StreamRecorder: resting-state recording#

A resting-state recording is a simple offline recording during which the brain activity of a subject is measured in the absence of any stimulus or task. A resting-state recording can be designed with a StreamRecorder.

# Authors: Mathieu Scheltienne <mathieu.scheltienne@fcbg.ch>
#
# License: LGPL-2.1

Warning

Both StreamPlayer and StreamRecorder create a new process to stream or record data. On Windows, mutliprocessing suffers a couple of restrictions. The entry-point of a multiprocessing program should be protected with if __name__ == '__main__': to ensure it can safely import and run the module. More information on the documentation for multiprocessing on Windows.

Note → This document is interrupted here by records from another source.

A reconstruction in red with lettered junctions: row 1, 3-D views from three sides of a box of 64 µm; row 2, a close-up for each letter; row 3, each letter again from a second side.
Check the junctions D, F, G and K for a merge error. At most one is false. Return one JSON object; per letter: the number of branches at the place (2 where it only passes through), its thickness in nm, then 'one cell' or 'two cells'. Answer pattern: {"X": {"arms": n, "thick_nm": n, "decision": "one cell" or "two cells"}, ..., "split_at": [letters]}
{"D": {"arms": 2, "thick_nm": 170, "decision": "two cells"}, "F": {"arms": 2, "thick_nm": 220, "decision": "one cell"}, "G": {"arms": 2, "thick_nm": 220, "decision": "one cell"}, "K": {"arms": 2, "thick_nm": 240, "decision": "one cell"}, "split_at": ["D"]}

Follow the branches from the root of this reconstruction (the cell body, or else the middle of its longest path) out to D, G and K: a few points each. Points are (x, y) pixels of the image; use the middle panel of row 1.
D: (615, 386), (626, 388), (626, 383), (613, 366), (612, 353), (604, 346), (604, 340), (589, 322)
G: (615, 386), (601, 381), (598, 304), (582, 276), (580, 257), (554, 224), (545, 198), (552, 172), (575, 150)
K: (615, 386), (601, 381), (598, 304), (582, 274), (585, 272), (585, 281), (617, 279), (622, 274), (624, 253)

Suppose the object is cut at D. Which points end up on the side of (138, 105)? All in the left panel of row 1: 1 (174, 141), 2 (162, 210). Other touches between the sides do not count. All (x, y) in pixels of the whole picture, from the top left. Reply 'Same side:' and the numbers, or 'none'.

This example will use a sample EEG resting-state dataset that can be retrieve with bsl.datasets. The dataset is stored in the user home directory in the folder bsl_data (e.g. C:\Users\User\bsl_data).

import os
from pathlib import Path
import time

import mne

from bsl import StreamPlayer, StreamRecorder, datasets
from bsl.triggers.software import SoftwareTrigger

To simulate an actual signal coming from an LSL stream, a StreamPlayer is used with a 40 seconds resting-state recording.

Out:

<Player: StreamPlayer | ON | /Users/scheltie/bsl_data/eeg_sample/resting_state-raw.fif>

For this example, the folder bsl_data/examples located in the user home directory will be used to stored recorded files. To ensure its existence, os.makedirs is used.

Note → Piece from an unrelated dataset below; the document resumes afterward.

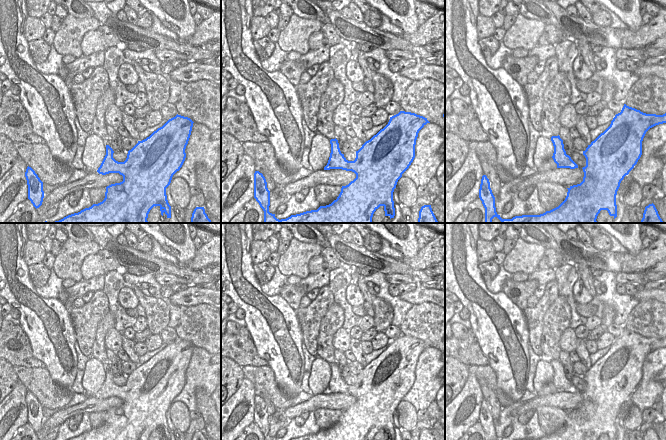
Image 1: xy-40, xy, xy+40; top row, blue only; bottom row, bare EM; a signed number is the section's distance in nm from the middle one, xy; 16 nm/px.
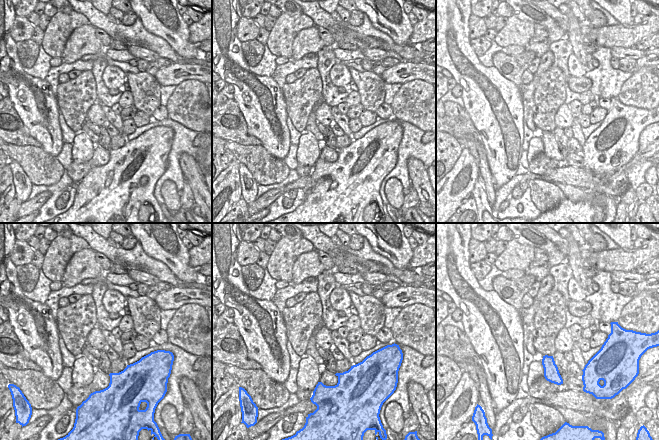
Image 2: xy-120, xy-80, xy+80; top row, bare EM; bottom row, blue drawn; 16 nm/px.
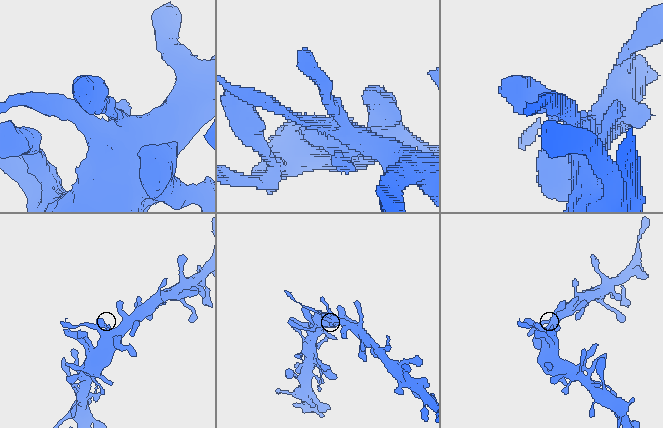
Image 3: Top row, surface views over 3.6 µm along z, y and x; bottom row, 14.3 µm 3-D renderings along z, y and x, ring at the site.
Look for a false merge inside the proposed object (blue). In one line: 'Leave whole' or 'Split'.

record_dir = Path('~/bsl_data/examples').expanduser()
os.makedirs(record_dir, exist_ok=True)
print (record_dir)

Out:

/Users/scheltie/bsl_data/examples

For this simple offline recording, the goal is to start a StreamRecorder, send an event on a trigger to mark the beginning of the resting-state recording, wait for a defined duration, and stop the recording.

By default, a StreamRecorder does not require any argument. The current working directory is used to record data from all available streams in files named based on the date/time timestamp at which the recorder is started.

To record only a subset of the available streams with a specific file name and in a specific directory, the arguments record_dir, fname and stream_name must be provided.

For this example, the directory used to store recordings is bsl_data/examples and the file name will start with example-resting-state.

Note

By default, the start method is blocking and will wait for the recording to start. This behavior can be changed with the blocking argument.

recorder = StreamRecorder(record_dir, fname='example-resting-state')
recorder.start()
print (recorder)

Out:

<Recorder: All streams | ON | /Users/scheltie/bsl_data/examples>

Now that a StreamRecorder is started and is acquiring data, a trigger to mark the beginning of the segment of interest is created. For this example, a SoftwareTrigger is used, but this example would be equally valid with a different type of trigger.

Note

SoftwareTrigger must be created after a StreamRecorder is started and closed/deleted before a StreamRecorder is stopped.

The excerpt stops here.